Oil spills, coastal floods, and failing fisheries are bringing into sharp public focus the declining health and increasing user-conflicts of our coastlines and oceans. Coastal and marine spatial planning (CMSP) is an ecosystem-based management (EBM) approach that allocates human activities along coasts and in the oceans both in space and time. CMSP reduces conflicts between users and maintains ecological processes and the ecosystem services they support, such as tourism, protection from floods, and fishing.
The CMSP process can be shown as a series of discrete steps, though the real process is iterative, requiring participants to revisit and revise previous steps to accommodate new information. Stakeholder engagement and participation, in particular, is vital at all steps in the process and shapes both the process and the outcomes.
CMSP Tools
A variety of planning and analytical tools have been developed to assist with and inform ecosystem-based management, including many that can be applied in the coastal and marine spatial planning process. The Coastal-Marine Ecosystem-Based Management Tools Network has cataloged these tools in an online database (ebmtools.org). Here we highlight some of the tools from the EBM Tools Network database that are most useful for CMSP, grouped by their primary function (though many of the tools are useful in multiple CMSP steps):
Pre-Planning
Legislative Atlas: Legislative Atlas displays spatial data for U.S. state and federal laws and jurisdictional boundaries and allows you to search an online database of coastal and ocean legislation according to geographic area, issue of interest, or management agency.
Stakeholder Participation
Audience Response/Keypad Polling Systems: Audience response/keypad polling systems consist of handheld keypads, or, more recently, cell phones and computers, that send participant input to a central receiving station. Use them in public processes to obtain anonymous feedback from participants at key decision points.
Existing Conditions
Cumulative Impacts Model: Cumulative Impacts Model is a method for mapping the impact of human activities on marine ecosystems. The resulting maps can help you determine what suite of activities can best meet objectives for a given area.

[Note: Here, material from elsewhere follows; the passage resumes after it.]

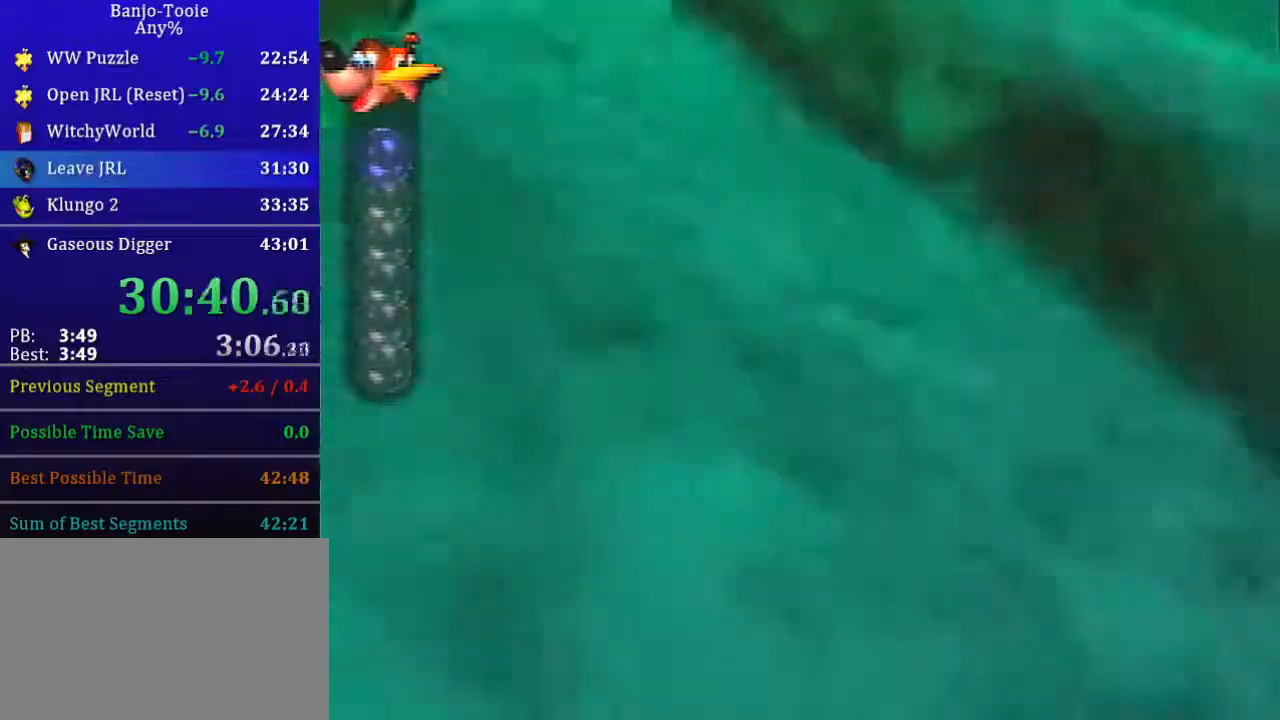
{"buttons": ["B", "R1"], "left_stick": "up-left", "button_events": []}
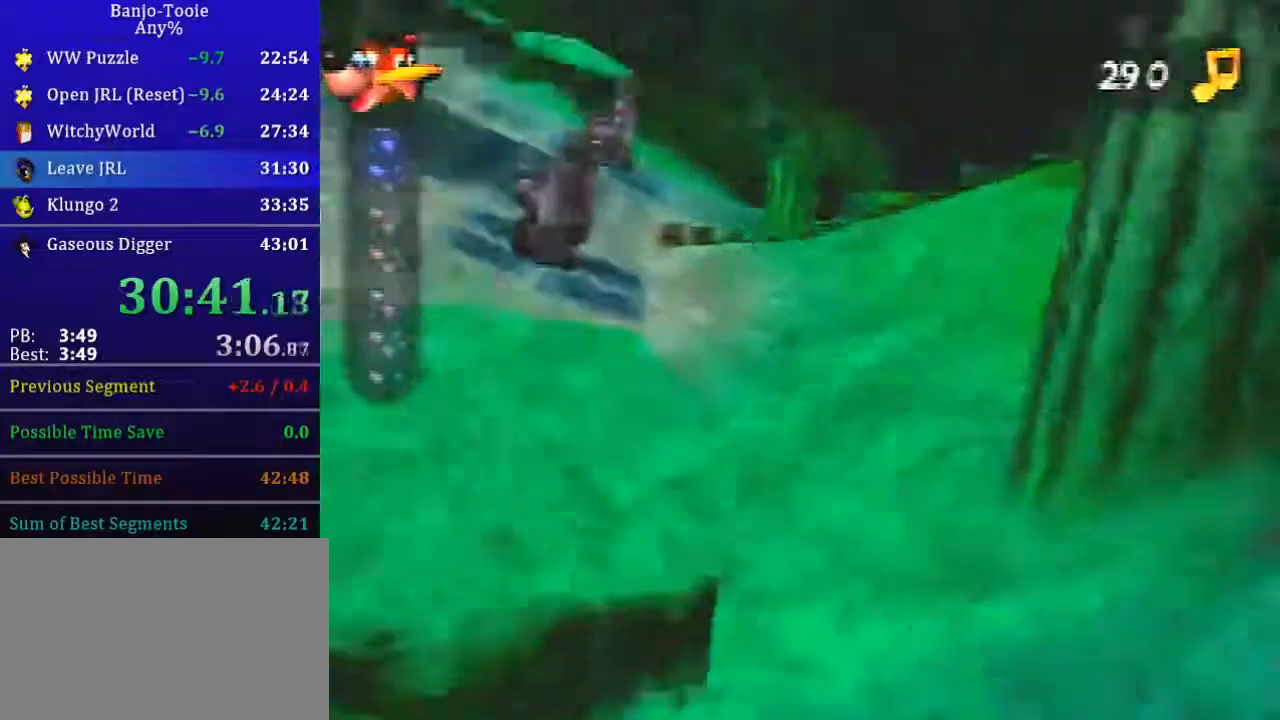
{"buttons": ["B", "R1"], "left_stick": "up-right", "button_events": []}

InVEST: InVEST models and maps the delivery, distribution, and economic value of ecosystem services and helps you visualize the impacts of potential management decisions and identify tradeoffs and compatibilities between environmental, economic, and social benefits.

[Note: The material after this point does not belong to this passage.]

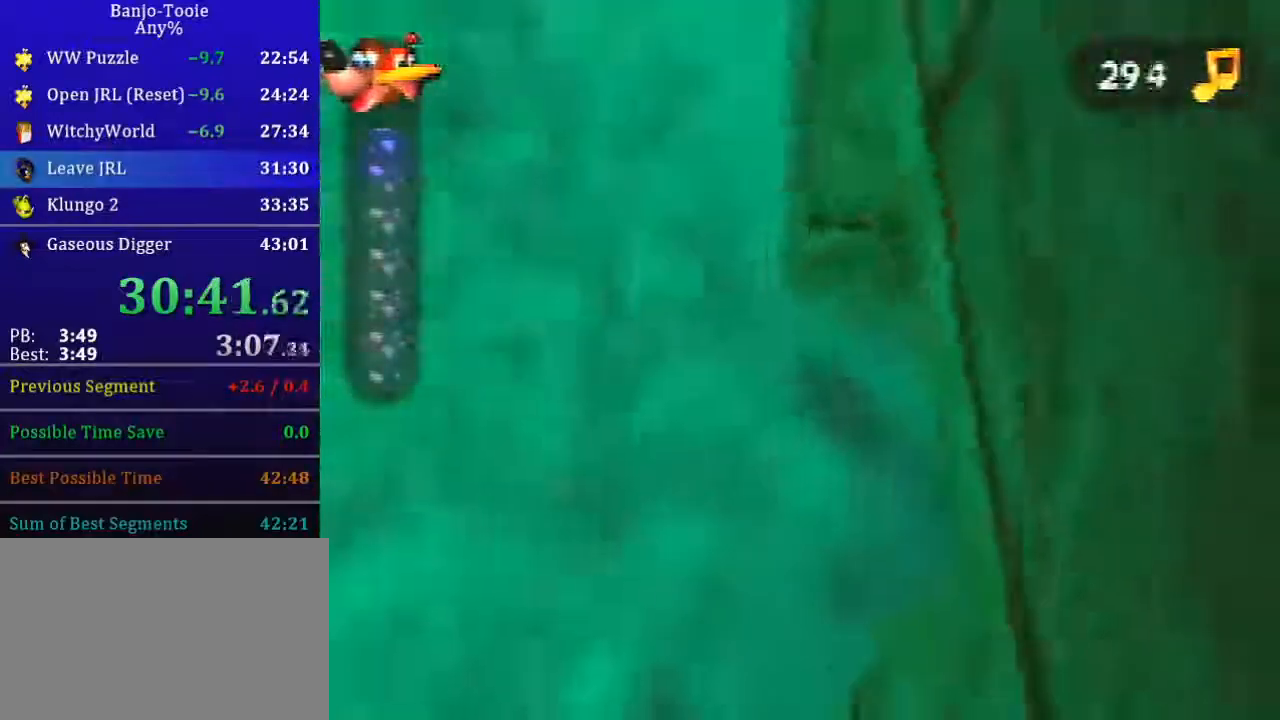
{"buttons": ["B", "R1"], "left_stick": "up-right", "button_events": []}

Multipurpose Marine Cadastre: Multipurpose Marine Cadastre provides access to marine cadastral, physical, cultural, and legal information, including responsibility and use of marine areas, for U.S. state waters and the outer continental shelf.
Open OceanMap: Open OceanMap helps you collect and compile local expert ecological and economic knowledge through an intuitive 100-pennies stake-holder interview process.
Future Conditions
MarineMap: MarineMap helps draw possible marine protected areas (MPAs), predicts the biological and economic effects of different MPA pro-posals, and helps you select sites that will optimize conservation and fisheries benefits.
Marxan with Zones: Marxan with Zones helps allocate land and/or sea parcels to zones with diverse targets, planning unit costs, and biodiversity benefits in order to create zoning plans that maximize social, economic, and ecological objectives while minimizing implementation costs.
Multi-scale Integrated Models of Ecosystem Services (MIMES): MIMES is a suite of models you can use to assess the value of ecosystem services, how the services are linked to human welfare, and how their function and value might change under different management scenarios.
NatureServe Vista: NatureServe Vista helps develop, evaluate, implement, and monitor spatial management scenarios that account for conservation values and other planning and assessment activities, such as land use, transportation, and energy.